Kuwata has been removed from the 50-man slate. No, no, it’s not that we are leaving him out, it’s more that we are keeping him in our mind.

The scout did not say flatly that “Kuwata will not be nominated,” but rather implied that he was aware of the possibility.

In addition, on the 19th of the same month, the paper carried a comment from then Giants manager Sadaharu Oh. Oh, who was interviewed at the Miyazaki fall training camp after the team finished third that year, stated, “Kiyohara was a very good player, but he was not a good player.

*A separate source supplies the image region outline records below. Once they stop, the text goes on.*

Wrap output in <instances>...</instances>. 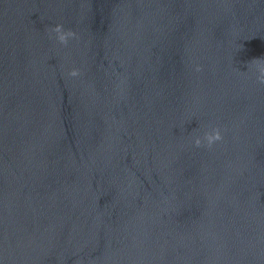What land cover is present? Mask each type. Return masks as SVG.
I'll list each match as a JSON object with an SVG mask.
<instances>
[{
    "label": "water",
    "instance_id": "obj_1",
    "mask_svg": "<svg viewBox=\"0 0 264 264\" xmlns=\"http://www.w3.org/2000/svg\"><path fill=\"white\" fill-rule=\"evenodd\" d=\"M254 59L264 0H0V264H264Z\"/></svg>",
    "mask_w": 264,
    "mask_h": 264
},
{
    "label": "clouds",
    "instance_id": "obj_2",
    "mask_svg": "<svg viewBox=\"0 0 264 264\" xmlns=\"http://www.w3.org/2000/svg\"><path fill=\"white\" fill-rule=\"evenodd\" d=\"M50 33H55L56 34V39L64 45H67L69 38L75 37L76 33L72 30L65 31L63 25H56L54 28L49 29ZM254 63L261 65L259 67L260 71V76L258 77V81L261 84H264V62L254 59ZM197 71H200L201 69L197 67ZM70 75L72 77H77L80 75V70L79 69H73L70 72ZM223 139L222 133L220 129L214 128L210 132L205 133L204 138L201 139L200 137H197L195 139V146L200 147L204 144V141L207 142V146L211 148L217 141H221Z\"/></svg>",
    "mask_w": 264,
    "mask_h": 264
}]
</instances>
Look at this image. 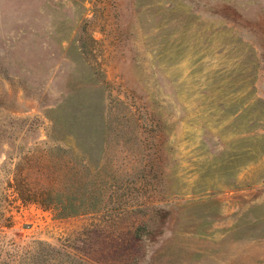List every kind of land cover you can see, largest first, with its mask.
I'll return each instance as SVG.
<instances>
[{
    "label": "rangeland",
    "instance_id": "obj_1",
    "mask_svg": "<svg viewBox=\"0 0 264 264\" xmlns=\"http://www.w3.org/2000/svg\"><path fill=\"white\" fill-rule=\"evenodd\" d=\"M0 264H264V0H0Z\"/></svg>",
    "mask_w": 264,
    "mask_h": 264
},
{
    "label": "trees",
    "instance_id": "obj_2",
    "mask_svg": "<svg viewBox=\"0 0 264 264\" xmlns=\"http://www.w3.org/2000/svg\"><path fill=\"white\" fill-rule=\"evenodd\" d=\"M42 200L45 202L50 201L53 206L57 207L60 212V215H73L77 213H81L83 210H77L75 208L76 202H73V196L71 194L62 195L60 192L53 194H44Z\"/></svg>",
    "mask_w": 264,
    "mask_h": 264
}]
</instances>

The strong impression that Kiyohara made at the summer Koshien is not something that can be easily erased. Avoiding Kiyohara? That is only if there is a pitcher who can win 10 games next year for sure,” (November 19, 1985, Nikkan Sports, Tokyo edition, page 1).

At the time, the two pitchers drafted from the working class draft were Akimitsu Ito, selected by the Yakult baseball team, and Hiroshi Nagatomi, selected by the Hiroshima team. Manager Oh evaluated the two pitchers’ good control of their breaking pitches and hinted, “Next season, it will be whether they can be used as relay pitchers. On the same day, the Nikkan Sports newspaper carried a handwritten autograph on a piece of paper, “To Kazuhiro Kiyohara-kun, my effort,” indicating that at least Oh, the top manager on the scene, did not hide his love call for Kiyohara.

The “Kuwata No. 1 pick” by the Giants occurred under such circumstances. The son of a scout for the Giants was on the baseball team at PL Gakuen, where Kuwata and Kiyohara were then, and the newspapers were rife with rumors of a “secret agreement” between the scout and Kuwata’s father, who had already discussed the matter.